» **Task to carry out**
From the records below, extract only the lines running from the line with "- laptop [628,469,748,565]" to the line with "- cereal box [369,522,429,625]", both lines included, reproducing them exactly.

» **Excerpted records**
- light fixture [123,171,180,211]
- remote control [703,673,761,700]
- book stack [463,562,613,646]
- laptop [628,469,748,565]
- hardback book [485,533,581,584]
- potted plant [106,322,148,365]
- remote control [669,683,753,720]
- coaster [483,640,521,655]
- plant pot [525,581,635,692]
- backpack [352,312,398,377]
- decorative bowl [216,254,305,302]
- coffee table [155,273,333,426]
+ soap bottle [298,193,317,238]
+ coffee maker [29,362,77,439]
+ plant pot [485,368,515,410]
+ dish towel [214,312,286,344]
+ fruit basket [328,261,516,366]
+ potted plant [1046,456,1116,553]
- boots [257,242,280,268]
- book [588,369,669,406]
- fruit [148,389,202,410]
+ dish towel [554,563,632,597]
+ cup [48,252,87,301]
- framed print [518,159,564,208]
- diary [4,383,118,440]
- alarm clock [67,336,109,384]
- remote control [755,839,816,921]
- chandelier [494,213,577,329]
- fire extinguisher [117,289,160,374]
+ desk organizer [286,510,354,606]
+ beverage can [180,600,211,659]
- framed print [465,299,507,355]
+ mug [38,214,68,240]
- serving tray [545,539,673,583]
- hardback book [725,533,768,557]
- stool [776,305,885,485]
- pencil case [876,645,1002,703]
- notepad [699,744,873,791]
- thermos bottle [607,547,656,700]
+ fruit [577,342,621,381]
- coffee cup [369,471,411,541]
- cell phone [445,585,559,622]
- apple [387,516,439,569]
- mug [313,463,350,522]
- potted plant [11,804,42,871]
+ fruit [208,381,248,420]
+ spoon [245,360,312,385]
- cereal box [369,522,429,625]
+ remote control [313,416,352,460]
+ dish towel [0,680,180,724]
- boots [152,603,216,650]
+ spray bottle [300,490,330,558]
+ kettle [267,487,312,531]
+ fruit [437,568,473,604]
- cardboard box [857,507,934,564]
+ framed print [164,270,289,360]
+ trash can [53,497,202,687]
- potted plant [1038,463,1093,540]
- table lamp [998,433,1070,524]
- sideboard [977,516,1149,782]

» **Solved exercise**
- laptop [628,469,748,565]
- hardback book [485,533,581,584]
- potted plant [106,322,148,365]
- remote control [669,683,753,720]
- coaster [483,640,521,655]
- plant pot [525,581,635,692]
- backpack [352,312,398,377]
- decorative bowl [216,254,305,302]
- coffee table [155,273,333,426]
+ soap bottle [298,193,317,238]
+ coffee maker [29,362,77,439]
+ plant pot [485,368,515,410]
+ dish towel [214,312,286,344]
+ fruit basket [328,261,516,366]
+ potted plant [1046,456,1116,553]
- boots [257,242,280,268]
- book [588,369,669,406]
- fruit [148,389,202,410]
+ dish towel [554,563,632,597]
+ cup [48,252,87,301]
- framed print [518,159,564,208]
- diary [4,383,118,440]
- alarm clock [67,336,109,384]
- remote control [755,839,816,921]
- chandelier [494,213,577,329]
- fire extinguisher [117,289,160,374]
+ desk organizer [286,510,354,606]
+ beverage can [180,600,211,659]
- framed print [465,299,507,355]
+ mug [38,214,68,240]
- serving tray [545,539,673,583]
- hardback book [725,533,768,557]
- stool [776,305,885,485]
- pencil case [876,645,1002,703]
- notepad [699,744,873,791]
- thermos bottle [607,547,656,700]
+ fruit [577,342,621,381]
- coffee cup [369,471,411,541]
- cell phone [445,585,559,622]
- apple [387,516,439,569]
- mug [313,463,350,522]
- potted plant [11,804,42,871]
+ fruit [208,381,248,420]
+ spoon [245,360,312,385]
- cereal box [369,522,429,625]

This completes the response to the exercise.